Green Party Social Development spokesperson Sue Bradford is welcoming the delayed publication of an important report that fell victim to political interference from the Government.
The report, 'Improving Work/Life Balance for DPB Beneficiary Sole Parent Families', investigates aspects of how Work and Income interacts with sole parents.
“I congratulate the Rotorua Peoples Advocacy Centre on having the courage to publish this report, but it is a huge pity political interference from the highest levels meant they were forced to fund publication themselves, rather than have it produced by the Families Commission, who commissioned the research in the first place.
“The former Minister of Social Development Hon David Benson-Pope embarrassed himself by personally attacking the report and its researchers in the House, and the Families Commission subsequently did not publish the report, despite its relevance to the Social Security Amendment Bill before the House at the time.
“RPAC had to wait six months before publication. Even worse, this hard pressed and ill-funded beneficiary advocacy group had to struggle to find the funding to do a job the Government should have paid for.
“I acknowledge the organisations who did put up the money for publication - the National Distribution Union, Child Poverty Action and the Northern Drivers' Charitable Trust. They understand, as the Green Party does, that research on the reality for some of the poorest families in our community should not be buried just because the Government doesn't like the results.
The Green Party supports the key findings of the research, including that:
* Work involved in parenting, including voluntary and community work, needs to be formally recognised and acknowledged.
* More work should be done to end the culture of negative stereotyping within Work and Income when dealing with sole parents on the DPB.
* More support is needed for sole parents to go into part time rather than full time work to better meet their own and their children’s needs.

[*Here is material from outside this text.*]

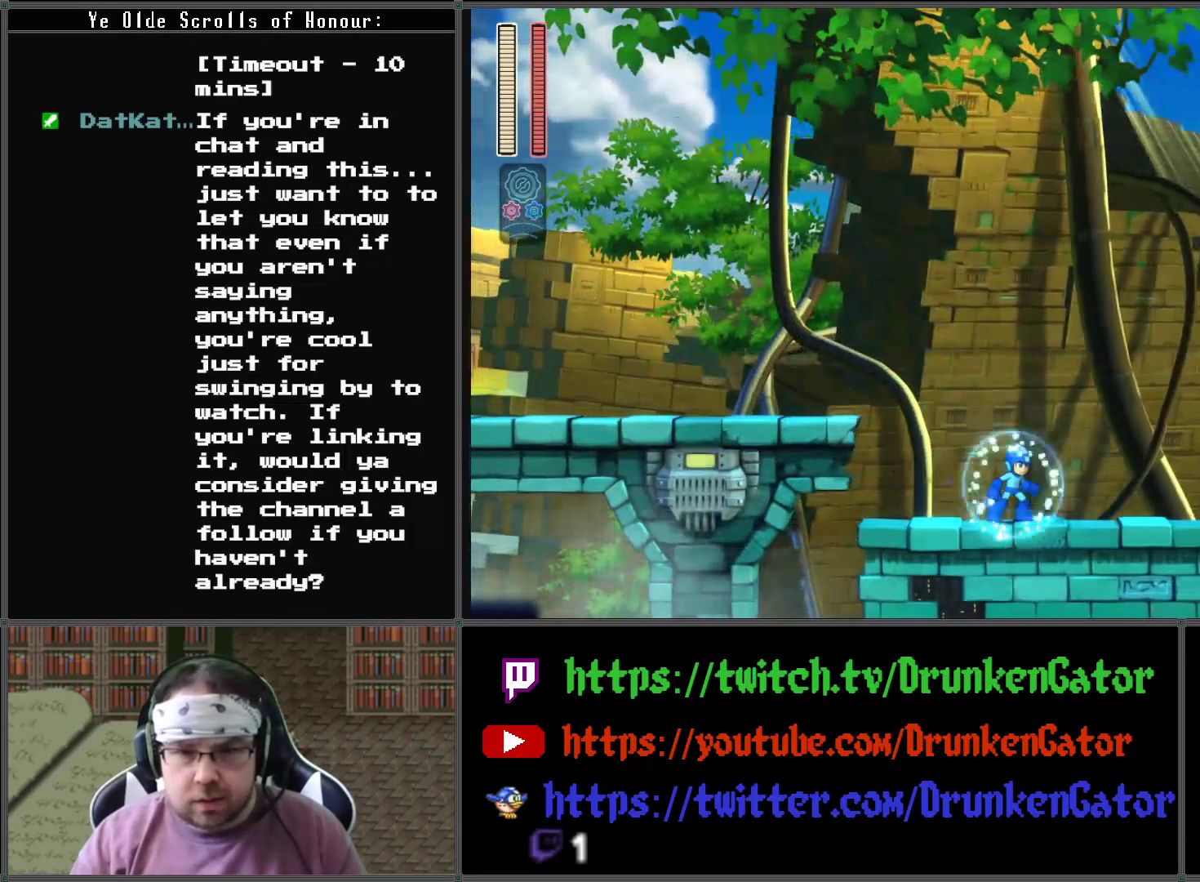
{"buttons": ["DPAD_RIGHT"], "left_stick": "center", "right_stick": "center", "events": [[133, "X", "up"], [333, "DPAD_RIGHT", "down"]]}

* Changes should be made to the PDEP (Personal Development and Employment Plan) system in order to increase its efficacy from both a beneficiary and a Work and Income perspective.
“This report is a significant contribution to the debate on whether our welfare system should be geared to 'Paid Work First' at the expense of all else or towards the real needs of beneficiaries and their families,” Ms Bradford says.
“It is time the debate shifted from being a race between Labour and National to get the most sole parents, sick, injured and disabled people off benefits, to being a more realistic discussion of how the State can best support some of the poorest families in the country to lead productive and fulfilling lives, not just for the adults' sake, but most of all, for the future wellbeing of their children.